--- START ---
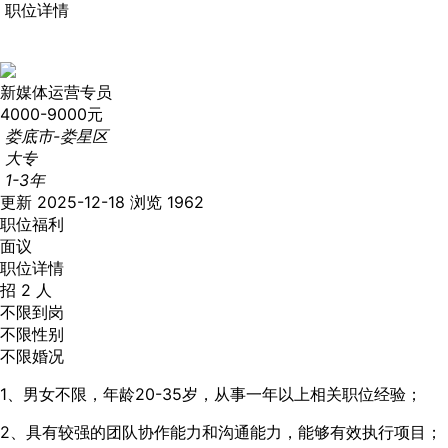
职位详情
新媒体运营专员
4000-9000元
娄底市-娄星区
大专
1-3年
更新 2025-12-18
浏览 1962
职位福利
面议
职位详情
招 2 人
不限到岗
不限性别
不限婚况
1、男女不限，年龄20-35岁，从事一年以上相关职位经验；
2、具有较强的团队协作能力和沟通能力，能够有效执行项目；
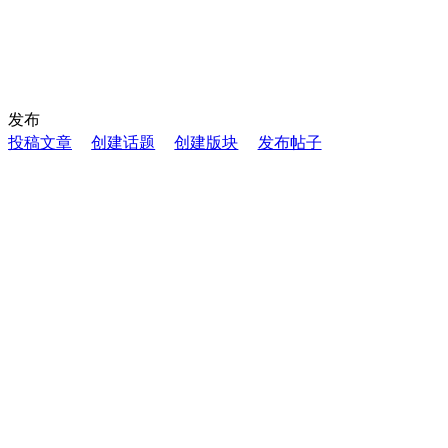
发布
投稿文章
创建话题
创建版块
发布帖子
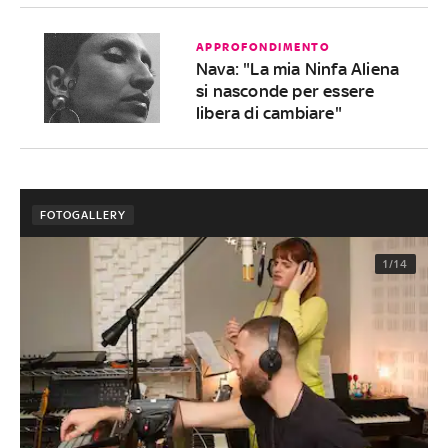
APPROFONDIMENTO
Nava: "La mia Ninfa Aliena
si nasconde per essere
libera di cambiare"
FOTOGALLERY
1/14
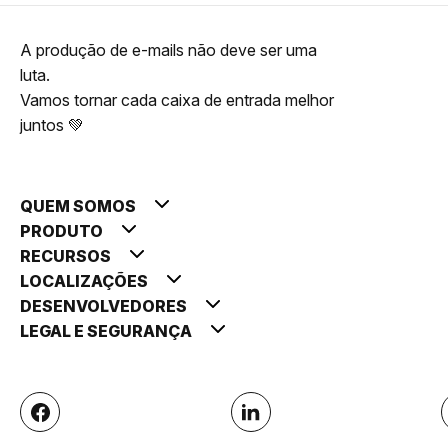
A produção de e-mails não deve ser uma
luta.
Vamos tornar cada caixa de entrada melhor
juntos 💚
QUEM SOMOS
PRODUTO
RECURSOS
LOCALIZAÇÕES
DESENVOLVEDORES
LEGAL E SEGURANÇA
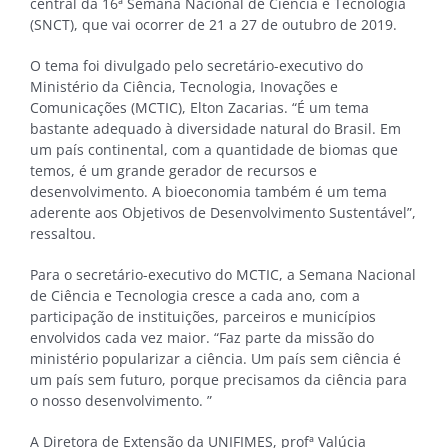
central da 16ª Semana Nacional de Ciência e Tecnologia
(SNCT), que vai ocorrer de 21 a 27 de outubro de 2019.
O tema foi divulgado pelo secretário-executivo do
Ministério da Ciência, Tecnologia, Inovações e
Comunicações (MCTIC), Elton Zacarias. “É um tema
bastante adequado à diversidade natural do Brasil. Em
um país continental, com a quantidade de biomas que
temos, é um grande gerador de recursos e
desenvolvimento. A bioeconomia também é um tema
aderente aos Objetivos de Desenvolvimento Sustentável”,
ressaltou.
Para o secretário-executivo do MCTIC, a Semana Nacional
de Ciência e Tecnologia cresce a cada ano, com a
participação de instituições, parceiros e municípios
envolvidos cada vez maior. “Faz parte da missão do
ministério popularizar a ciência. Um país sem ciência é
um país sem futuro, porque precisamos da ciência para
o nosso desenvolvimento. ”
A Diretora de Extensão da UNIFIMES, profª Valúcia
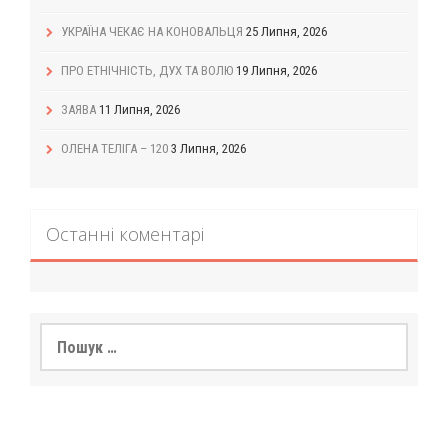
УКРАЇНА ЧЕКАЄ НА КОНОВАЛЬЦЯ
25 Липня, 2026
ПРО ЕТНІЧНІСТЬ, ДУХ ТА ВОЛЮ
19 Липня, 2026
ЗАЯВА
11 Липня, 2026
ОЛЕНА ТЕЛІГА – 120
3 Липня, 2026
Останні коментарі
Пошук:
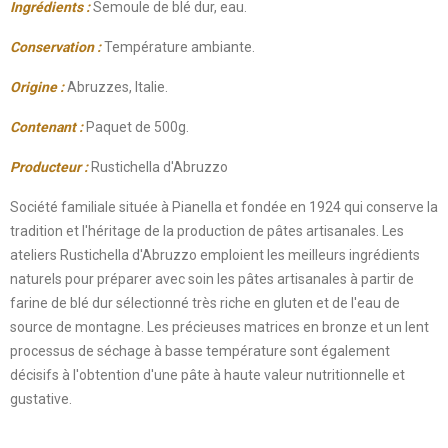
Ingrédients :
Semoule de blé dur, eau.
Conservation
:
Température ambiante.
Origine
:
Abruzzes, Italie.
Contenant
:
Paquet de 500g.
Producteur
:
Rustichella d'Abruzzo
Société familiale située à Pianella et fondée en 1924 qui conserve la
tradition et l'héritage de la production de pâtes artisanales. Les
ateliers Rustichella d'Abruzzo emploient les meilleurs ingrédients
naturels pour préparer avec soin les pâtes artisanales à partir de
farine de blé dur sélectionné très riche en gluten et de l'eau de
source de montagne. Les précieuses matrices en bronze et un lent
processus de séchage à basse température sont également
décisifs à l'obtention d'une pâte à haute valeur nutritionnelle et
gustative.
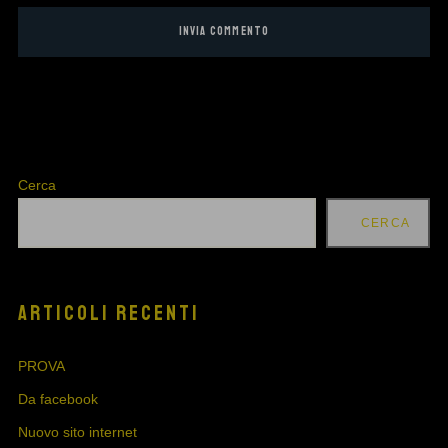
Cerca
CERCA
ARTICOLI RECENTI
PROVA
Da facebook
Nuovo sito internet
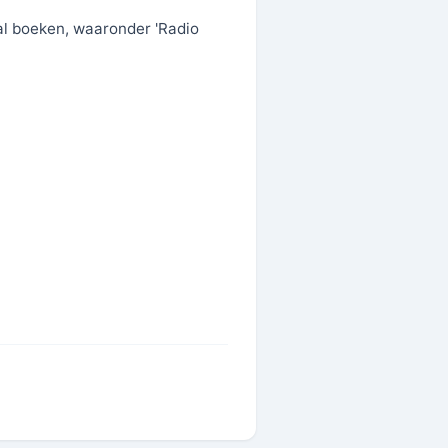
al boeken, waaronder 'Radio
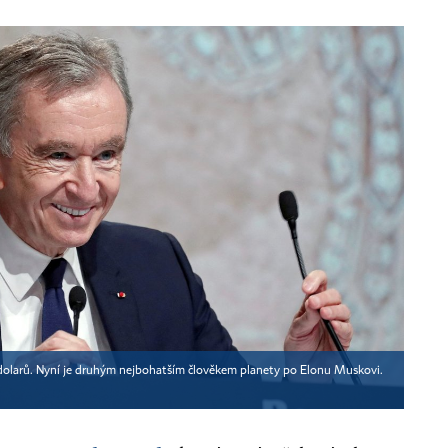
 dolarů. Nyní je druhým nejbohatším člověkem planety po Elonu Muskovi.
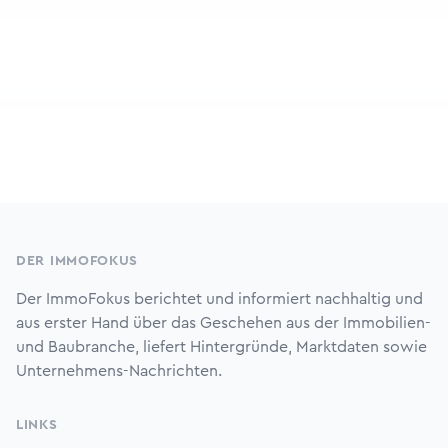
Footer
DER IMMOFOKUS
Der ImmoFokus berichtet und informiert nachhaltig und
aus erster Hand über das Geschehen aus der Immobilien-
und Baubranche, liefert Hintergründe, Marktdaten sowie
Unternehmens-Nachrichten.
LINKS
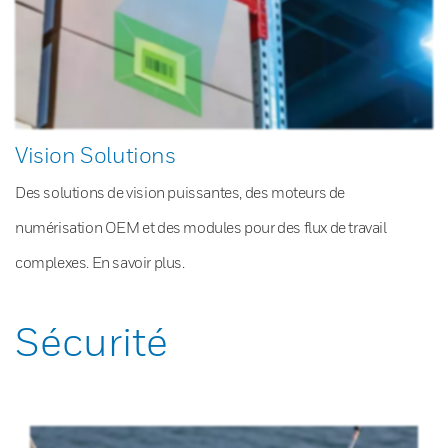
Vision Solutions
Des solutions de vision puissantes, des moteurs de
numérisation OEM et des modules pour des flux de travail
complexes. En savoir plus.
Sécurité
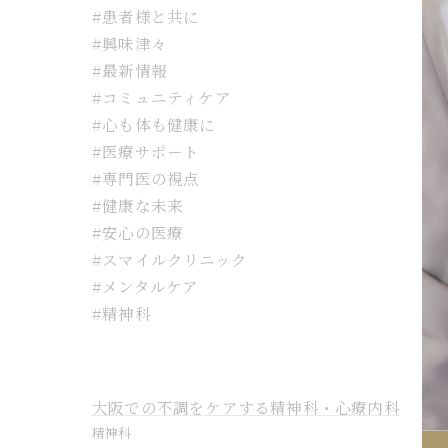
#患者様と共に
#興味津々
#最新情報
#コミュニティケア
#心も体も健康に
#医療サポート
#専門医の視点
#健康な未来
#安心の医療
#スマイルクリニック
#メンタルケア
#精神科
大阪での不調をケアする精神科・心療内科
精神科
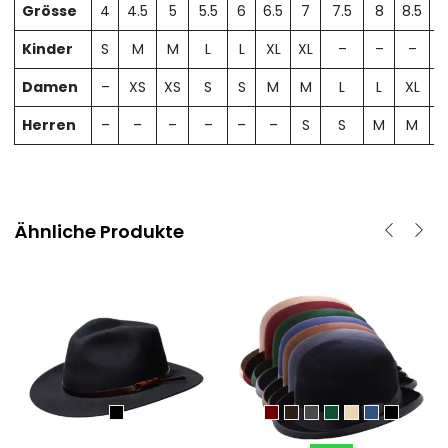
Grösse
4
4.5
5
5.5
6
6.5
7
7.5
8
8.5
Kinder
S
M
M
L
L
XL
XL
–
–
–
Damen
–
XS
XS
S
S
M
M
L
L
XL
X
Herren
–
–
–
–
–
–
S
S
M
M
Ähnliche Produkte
--- END ---
-- Exercise --
Please put every line of text from all the records above into a JSON list of strings, one string per line, leaving out blank lines and the pictures.

-- Exercise answer --
[
  "职位详情",
  "新媒体运营专员",
  "4000-9000元",
  "娄底市-娄星区",
  "大专",
  "1-3年",
  "更新 2025-12-18",
  "浏览 1962",
  "职位福利",
  "面议",
  "职位详情",
  "招 2 人",
  "不限到岗",
  "不限性别",
  "不限婚况",
  "1、男女不限，年龄20-35岁，从事一年以上相关职位经验；",
  "2、具有较强的团队协作能力和沟通能力，能够有效执行项目；",
  "发布",
  "投稿文章",
  "创建话题",
  "创建版块",
  "发布帖子",
  "APPROFONDIMENTO",
  "Nava: \"La mia Ninfa Aliena",
  "si nasconde per essere",
  "libera di cambiare\"",
  "FOTOGALLERY",
  "1/14",
  "A produção de e-mails não deve ser uma",
  "luta.",
  "Vamos tornar cada caixa de entrada melhor",
  "juntos 💚",
  "QUEM SOMOS",
  "PRODUTO",
  "RECURSOS",
  "LOCALIZAÇÕES",
  "DESENVOLVEDORES",
  "LEGAL E SEGURANÇA",
  "central da 16ª Semana Nacional de Ciência e Tecnologia",
  "(SNCT), que vai ocorrer de 21 a 27 de outubro de 2019.",
  "O tema foi divulgado pelo secretário-executivo do",
  "Ministério da Ciência, Tecnologia, Inovações e",
  "Comunicações (MCTIC), Elton Zacarias. “É um tema",
  "bastante adequado à diversidade natural do Brasil. Em",
  "um país continental, com a quantidade de biomas que",
  "temos, é um grande gerador de recursos e",
  "desenvolvimento. A bioeconomia também é um tema",
  "aderente aos Objetivos de Desenvolvimento Sustentável”,",
  "ressaltou.",
  "Para o secretário-executivo do MCTIC, a Semana Nacional",
  "de Ciência e Tecnologia cresce a cada ano, com a",
  "participação de instituições, parceiros e municípios",
  "envolvidos cada vez maior. “Faz parte da missão do",
  "ministério popularizar a ciência. Um país sem ciência é",
  "um país sem futuro, porque precisamos da ciência para",
  "o nosso desenvolvimento. ”",
  "A Diretora de Extensão da UNIFIMES, profª Valúcia",
  "УКРАЇНА ЧЕКАЄ НА КОНОВАЛЬЦЯ",
  "25 Липня, 2026",
  "ПРО ЕТНІЧНІСТЬ, ДУХ ТА ВОЛЮ",
  "19 Липня, 2026",
  "ЗАЯВА",
  "11 Липня, 2026",
  "ОЛЕНА ТЕЛІГА – 120",
  "3 Липня, 2026",
  "Останні коментарі",
  "Пошук:",
  "Ingrédients :",
  "Semoule de blé dur, eau.",
  "Conservation",
  ":",
  "Température ambiante.",
  "Origine",
  ":",
  "Abruzzes, Italie.",
  "Contenant",
  ":",
  "Paquet de 500g.",
  "Producteur",
  ":",
  "Rustichella d'Abruzzo",
  "Société familiale située à Pianella et fondée en 1924 qui conserve la",
  "tradition et l'héritage de la production de pâtes artisanales. Les",
  "ateliers Rustichella d'Abruzzo emploient les meilleurs ingrédients",
  "naturels pour préparer avec soin les pâtes artisanales à partir de",
  "farine de blé dur sélectionné très riche en gluten et de l'eau de",
  "source de montagne. Les précieuses matrices en bronze et un lent",
  "processus de séchage à basse température sont également",
  "décisifs à l'obtention d'une pâte à haute valeur nutritionnelle et",
  "gustative.",
  "Cerca",
  "CERCA",
  "ARTICOLI RECENTI",
  "PROVA",
  "Da facebook",
  "Nuovo sito internet",
  "al boeken, waaronder 'Radio",
  " dolarů. Nyní je druhým nejbohatším člověkem planety po Elonu Muskovi.",
  "Footer",
  "DER IMMOFOKUS",
  "Der ImmoFokus berichtet und informiert nachhaltig und",
  "aus erster Hand über das Geschehen aus der Immobilien-",
  "und Baubranche, liefert Hintergründe, Marktdaten sowie",
  "Unternehmens-Nachrichten.",
  "LINKS",
  "Vision Solutions",
  "Des solutions de vision puissantes, des moteurs de",
  "numérisation OEM et des modules pour des flux de travail",
  "complexes. En savoir plus.",
  "Sécurité",
  "#患者様と共に",
  "#興味津々",
  "#最新情報",
  "#コミュニティケア",
  "#心も体も健康に",
  "#医療サポート",
  "#専門医の視点",
  "#健康な未来",
  "#安心の医療",
  "#スマイルクリニック",
  "#メンタルケア",
  "#精神科",
  "大阪での不調をケアする精神科・心療内科",
  "精神科",
  "Grösse",
  "4",
  "4.5",
  "5",
  "5.5",
  "6",
  "6.5",
  "7",
  "7.5",
  "8",
  "8.5",
  "Kinder",
  "S",
  "M",
  "M",
  "L",
  "L",
  "XL",
  "XL",
  "–",
  "–",
  "–",
  "Damen",
  "–",
  "XS",
  "XS",
  "S",
  "S",
  "M",
  "M",
  "L",
  "L",
  "XL",
  "X",
  "Herren",
  "–",
  "–",
  "–",
  "–",
  "–",
  "–",
  "S",
  "S",
  "M",
  "M",
  "Ähnliche Produkte"
]